# Combinatorial Proof of Binomial Coefficient Identity, summing over the upper indices [duplicate]

Consider the sum $\displaystyle\sum_{j=r}^{n+r-k} \binom{j-1}{r-1}\binom{n-j}{k-r} = \binom{n}{k}$

I am looking to show this identity combinatorially. Is the general idea perhaps to remove j from n and k from r then pick some 'middle' element, and form a final subset of size r-1? The bounds on the sum are a big roadblock for me.

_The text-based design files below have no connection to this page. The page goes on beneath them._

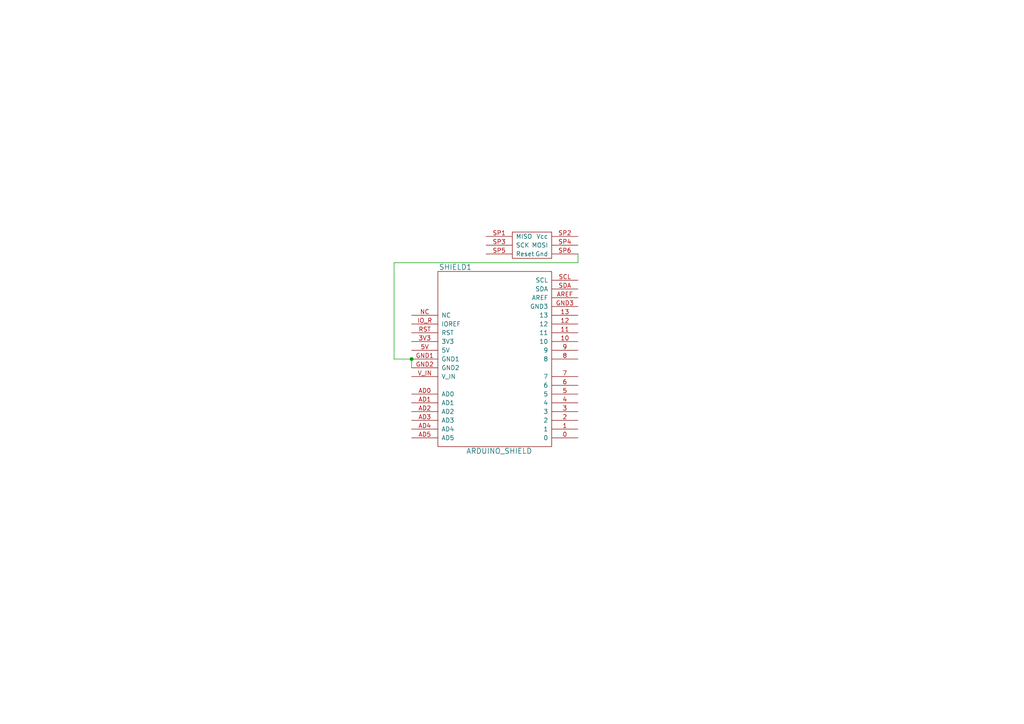
<source format=kicad_sch>
(kicad_sch (version 20211123) (generator eeschema)

  (uuid 6199bec7-e7eb-4ae0-b9ec-c563e157d635)

  (paper "A4")

  

  (junction (at 119.38 104.14) (diameter 0) (color 0 0 0 0)
    (uuid 994b6220-4755-4d84-91b3-6122ac1c2c5e)
  )

  (wire (pts (xy 119.38 104.14) (xy 119.38 106.68))
    (stroke (width 0) (type default) (color 0 0 0 0))
    (uuid 4d609e7c-74c9-4ae9-a26d-946ff00c167d)
  )
  (wire (pts (xy 167.64 73.66) (xy 167.64 76.2))
    (stroke (width 0) (type default) (color 0 0 0 0))
    (uuid 786b6072-5772-4bc1-8eeb-6c4e19f2a91b)
  )
  (wire (pts (xy 114.3 104.14) (xy 119.38 104.14))
    (stroke (width 0) (type default) (color 0 0 0 0))
    (uuid 7e08f2a4-63d6-468b-bd8b-ec607077e023)
  )
  (wire (pts (xy 167.64 76.2) (xy 114.3 76.2))
    (stroke (width 0) (type default) (color 0 0 0 0))
    (uuid 9a9f2d82-f64d-4264-8bec-c182528fc4de)
  )
  (wire (pts (xy 114.3 76.2) (xy 114.3 104.14))
    (stroke (width 0) (type default) (color 0 0 0 0))
    (uuid b60c50d1-225e-415c-8712-7acb5e3dc8ea)
  )

  (symbol (lib_id "arduino-shield-rescue:ARDUINO_SHIELD") (at 143.51 106.68 0) (unit 1)
    (in_bom yes) (on_board yes)
    (uuid 00000000-0000-0000-0000-00005574d085)
    (property "Reference" "SHIELD1" (id 0) (at 132.08 77.47 0)
      (effects (font (size 1.524 1.524)))
    )
    (property "Value" "ARDUINO_SHIELD" (id 1) (at 144.78 130.81 0)
      (effects (font (size 1.524 1.524)))
    )
    (property "Footprint" "FT:ARDUINO_SHIELD" (id 2) (at 143.51 111.76 0)
      (effects (font (size 1.27 1.27)) hide)
    )
    (property "Datasheet" "" (id 3) (at 143.51 106.68 0)
      (effects (font (size 1.524 1.524)))
    )
    (pin "0" (uuid 3cd1bda0-18db-417d-b581-a0c50623df68))
    (pin "1" (uuid d57dcfee-5058-4fc2-a68b-05f9a48f685b))
    (pin "10" (uuid 03c52831-5dc5-43c5-a442-8d23643b46fb))
    (pin "11" (uuid a1823eb2-fb0d-4ed8-8b96-04184ac3a9d5))
    (pin "12" (uuid 29e78086-2175-405e-9ba3-c48766d2f50c))
    (pin "13" (uuid 94a873dc-af67-4ef9-8159-1f7c93eeb3d7))
    (pin "2" (uuid 4c8eb964-bdf4-44de-90e9-e2ab82dd5313))
    (pin "3" (uuid aa14c3bd-4acc-4908-9d28-228585a22a9d))
    (pin "3V3" (uuid 9bb20359-0f8b-45bc-9d38-6626ed3a939d))
    (pin "4" (uuid 2d210a96-f81f-42a9-8bf4-1b43c11086f3))
    (pin "5" (uuid e857610b-4434-4144-b04e-43c1ebdc5ceb))
    (pin "5V" (uuid 6c2e273e-743c-4f1e-a647-4171f8122550))
    (pin "6" (uuid 666713b0-70f4-42df-8761-f65bc212d03b))
    (pin "7" (uuid 7dc880bc-e7eb-4cce-8d8c-0b65a9dd788e))
    (pin "8" (uuid 9157f4ae-0244-4ff1-9f73-3cb4cbb5f280))
    (pin "9" (uuid 7aed3a71-054b-4aaa-9c0a-030523c32827))
    (pin "AD0" (uuid 1a1ab354-5f85-45f9-938c-9f6c4c8c3ea2))
    (pin "AD1" (uuid 42713045-fffd-4b2d-ae1e-7232d705fb12))
    (pin "AD2" (uuid c0515cd2-cdaa-467e-8354-0f6eadfa35c9))
    (pin "AD3" (uuid 1bf544e3-5940-4576-9291-2464e95c0ee2))
    (pin "AD4" (uuid 3aaee4c4-dbf7-49a5-a620-9465d8cc3ae7))
    (pin "AD5" (uuid bdc7face-9f7c-4701-80bb-4cc144448db1))
    (pin "AREF" (uuid 97fe9c60-586f-4895-8504-4d3729f5f81a))
    (pin "GND1" (uuid 922058ca-d09a-45fd-8394-05f3e2c1e03a))
    (pin "GND2" (uuid 0f54db53-a272-4955-88fb-d7ab00657bb0))
    (pin "GND3" (uuid 80094b70-85ab-4ff6-934b-60d5ee65023a))
    (pin "IO_R" (uuid d4a1d3c4-b315-4bec-9220-d12a9eab51e0))
    (pin "NC" (uuid bfc0aadc-38cf-466e-a642-68fdc3138c78))
    (pin "RST" (uuid 6441b183-b8f2-458f-a23d-60e2b1f66dd6))
    (pin "SCL" (uuid 31e08896-1992-4725-96d9-9d2728bca7a3))
    (pin "SDA" (uuid b5352a33-563a-4ffe-a231-2e68fb54afa3))
    (pin "SP1" (uuid 852dabbf-de45-4470-8176-59d37a754407))
    (pin "SP2" (uuid 66043bca-a260-4915-9fce-8a51d324c687))
    (pin "SP3" (uuid 2d6db888-4e40-41c8-b701-07170fc894bc))
    (pin "SP4" (uuid 7bbf981c-a063-4e30-8911-e4228e1c0743))
    (pin "SP5" (uuid 5528bcad-2950-4673-90eb-c37e6952c475))
    (pin "SP6" (uuid 7edc9030-db7b-43ac-a1b3-b87eeacb4c2d))
    (pin "V_IN" (uuid 08a7c925-7fae-4530-b0c9-120e185cb318))
  )

  (sheet_instances
    (path "/" (page "1"))
  )

  (symbol_instances
    (path "/00000000-0000-0000-0000-00005574d085"
      (reference "SHIELD1") (unit 1) (value "ARDUINO_SHIELD") (footprint "FT:ARDUINO_SHIELD")
    )
  )
)

</source>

• This question is a duplicate of several questions, but not of the one that is linked to. That question involves the classical Vandermonde identity, with summation over the lower index. Here the summation is over the upper index, and there are shifts $-1$. Also classical Vandermonde is a polynomial identity in its (fixed) upper indices, this one is not polynomial at all. The two are related, but it is not even easy to see how exactly. And in any case the combinatorial explanations for the two identities are rather different. – Marc van Leeuwen Apr 25 '13 at 13:28
• Here is a question of which this one is a duplicate: math.stackexchange.com/q/326107. Useful answers are also at math.stackexchange.com/questions/73015 and math.stackexchange.com/q/76819. – Marc van Leeuwen Apr 25 '13 at 13:48
• One more hit for a true duplicate: math.stackexchange.com/questions/98495/… – Marc van Leeuwen May 7 '13 at 11:57

Take $n$ objects $1,2,3,\dots, n$, and choose $k$ of them in $\binom{n}{k}$ ways.
Alternatively, suppose the $r$-th largest selection is in position $j$. Then there are $\binom{j-1}{r-1}$ ways to choose the smallest $r-1$ objects and $\binom{n-j}{k-r}$ ways to choose the largest $k-r$ objects.
Now to combine for all possible values the $r$-th selection can be, we have to fit the first $r$ in positions $j$ and under, so $j \geq r$. Similarly, we have to fit the remaininkg $k-r$ in positions $j+1$ through $n$, which gives $k - r \leq n - (j+1) + 1$, or $j \leq n + r - k$.
Classify the $k$-element subsets of $\{1,2,\dots,n\}$ according to their $r$-th element. That element will always be at least $r$ (obviously) and at most $n-(k-r)$ (because there are $k-r$ more elements in the subset after the $r$-th element). If you call the $r$-th element $j$, then $j$ is in the range given for your sum. Furthermore, the factor $\binom{j-1}{r-1}$ counts the possibilities for the $r-1$ elements of your subset that precede the $r$-th element, while the other factor $\binom{n-j}{k-r}$ counts the possibilities for the $k-r$ later elements of your subset.